Terriermen obviously have no place on a ‘trail hunt’ which purports to involve searching for and then following pre-laid trails. However, teams of terriermen on quad bikes have been a constant presence on ‘trail hunts’ since the passing of the Hunting Act – just as they were before it. This is yet another obvious indication that ‘trail hunting’ is a sham.
Last year the BHSA issued an edict that terriermen should not be present in the vicinity of ‘trail hunts’. This edict has been roundly ignored, with hunt saboteurs collecting evidence on a weekly basis that gangs of terriermen continue to attend almost all fox hunts.
Given that ‘trail hunts’ are in fact simply illegal fox hunts, the continued presence of terriermen – which is essential to the practice of fox hunting – is unsurprising.
Scent in ‘Trail Hunting’
Like every other aspect of ‘trail hunting’, the question of the scent used has undergone slippage over time.
For many years, the Countryside Alliance and BHSA have stated that a defining feature of ‘trail hunting’ – and one that distinguishes it from drag hunting – is that a ‘quarry-based scent’ is used.
The Countryside Alliance’s Hunting Handbook (still available on its website) is very clear on this point, stating that:
“The hounds will continue to hunt the scent of their normal quarry during the temporary ban so that they remain focused on their normal quarry.”
As recently as September 2023, BHSA Chairman Conservative hereditary peer, the 4th Viscount William Waldorf Astor III, defined trail hunting as “when hunts replicate a day’s hunting by using animal-based scents that mimic a day following a quarry species.”
However, this defining tenet has also been abandoned in recent years. Hunts now claim to lay trails using a wide variety of scents including many not derived from foxes or hares. This improbable list includes Olbas Oil, fish oil, clove oil, sandalwood, aniseed, coyote urine and human urine. This is evidence of an increasing tendency to deliberately conflate ‘trail hunting’ and drag hunting.
With ‘trail hunting’ finally under the scrutiny it deserves, many hunts have taken to carrying trail-laying equipment, such as a drag and a bottle of scent, with them on hunting days. These are simply props to be used in the performative laying of ‘smokescreen’ trails when hunts are being observed.
Confusion with Drag Hunting and ‘Clean Boot’ Hunting
Drag hunting is an activity that involves a small pack of foxhounds following a strong, artificial, non-animal scent. The scent line is laid in open country approximately 20 minutes before the hounds are ‘laid on’ and the huntsman is fully aware of where the line has been laid (often over a series of jumps). A drag hunt, then, is fundamentally a test of horsemanship rather than the scenting ability of the hounds.

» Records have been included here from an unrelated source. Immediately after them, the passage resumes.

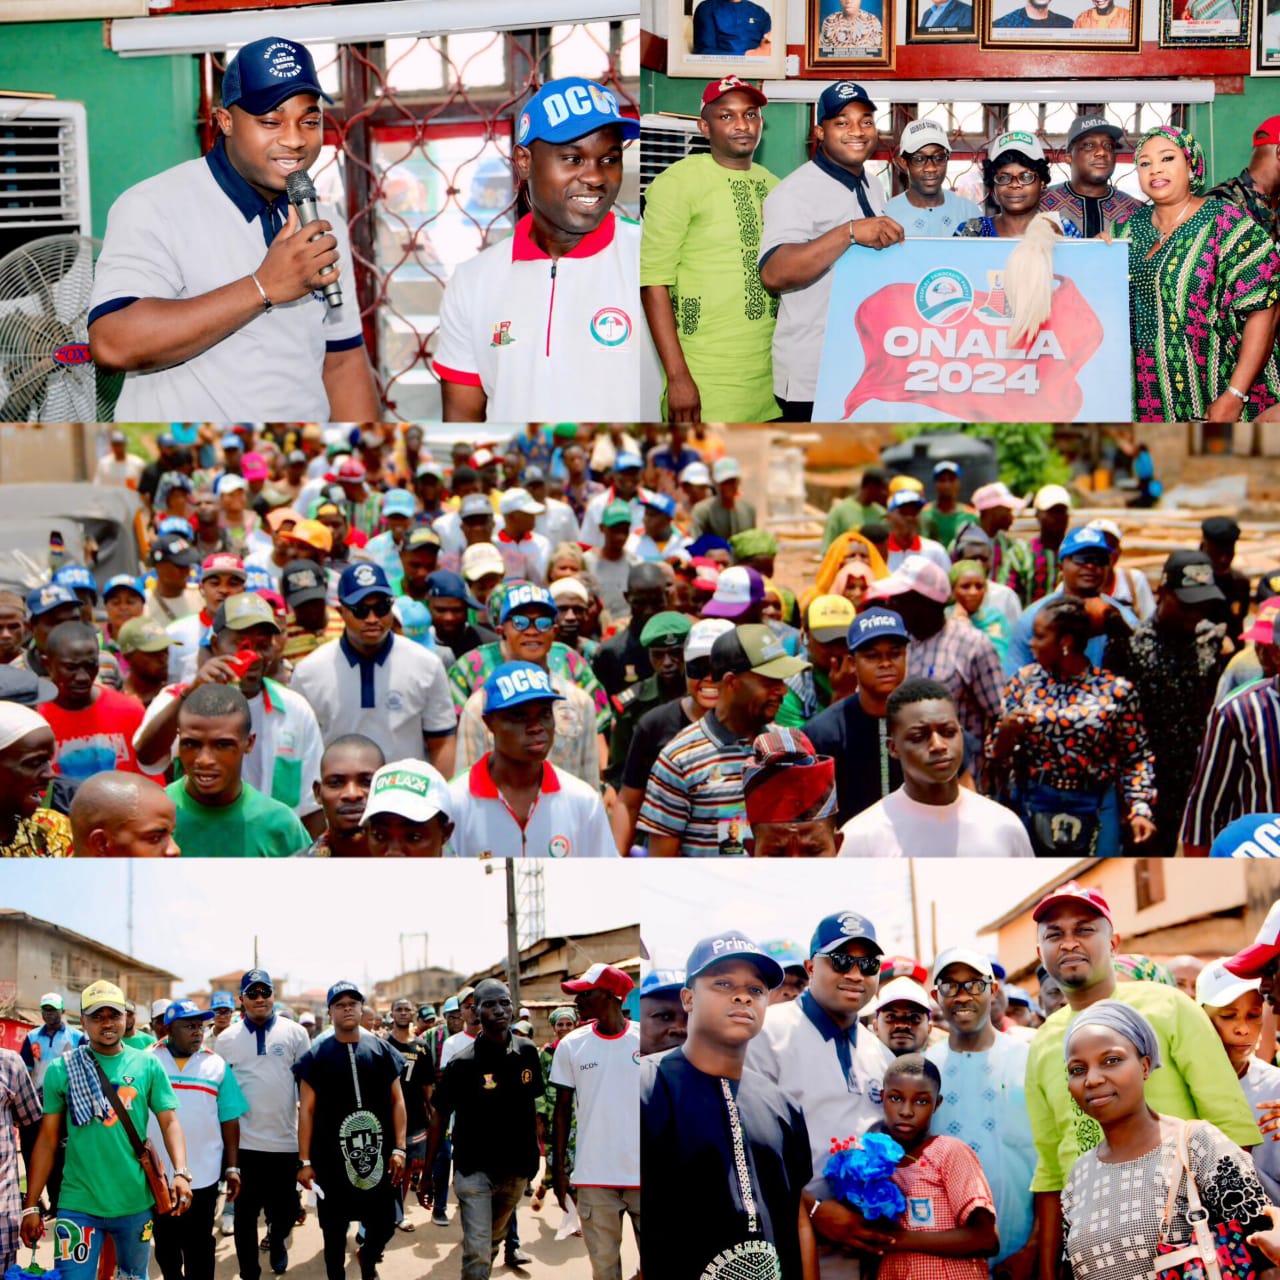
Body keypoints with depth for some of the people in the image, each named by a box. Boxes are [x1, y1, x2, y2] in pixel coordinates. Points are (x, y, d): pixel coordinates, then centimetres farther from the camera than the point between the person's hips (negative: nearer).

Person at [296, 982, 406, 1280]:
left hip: (378, 1155, 2)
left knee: (384, 1224, 7)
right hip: (332, 1159, -2)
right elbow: (307, 1109, -2)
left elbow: (397, 1101, 6)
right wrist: (304, 1161, -6)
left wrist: (399, 1148, -2)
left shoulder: (381, 1050, 5)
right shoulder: (317, 1055, 0)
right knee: (335, 1230, 8)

‘Clean Boot’ hunting is a related but different activity, where a pack of bloodhounds is used to pursue a human runner. The name is a reference to the fact that no artificial scent is used – the hounds hunt the unadulterated scent of the runner and the vegetation they disturb. Both drag and bloodhound packs openly advertise their activities and are administered by their own organisation – the Masters of Draghounds and Bloodhounds Association.
The HSA takes no interest in the activities of either drag or bloodhound packs but will continue to point out the differences between these activities and ‘trail hunting’, which is a smokescreen for illegal fox and hare hunting.
Summary
‘Trail hunting’ is a ruse that was concocted to conceal traditional hunting activity under the Hunting Act 2004. It has never been a material practice with actual rules and procedures; rather, it is a concept that has constantly shape-shifted to allow hunters to stay one step ahead of the law as they continue to hunt and kill our wildlife.
After almost twenty years of this deception, it is time for the Labour government to fulfil its manifesto commitment and ban ‘trail hunting’.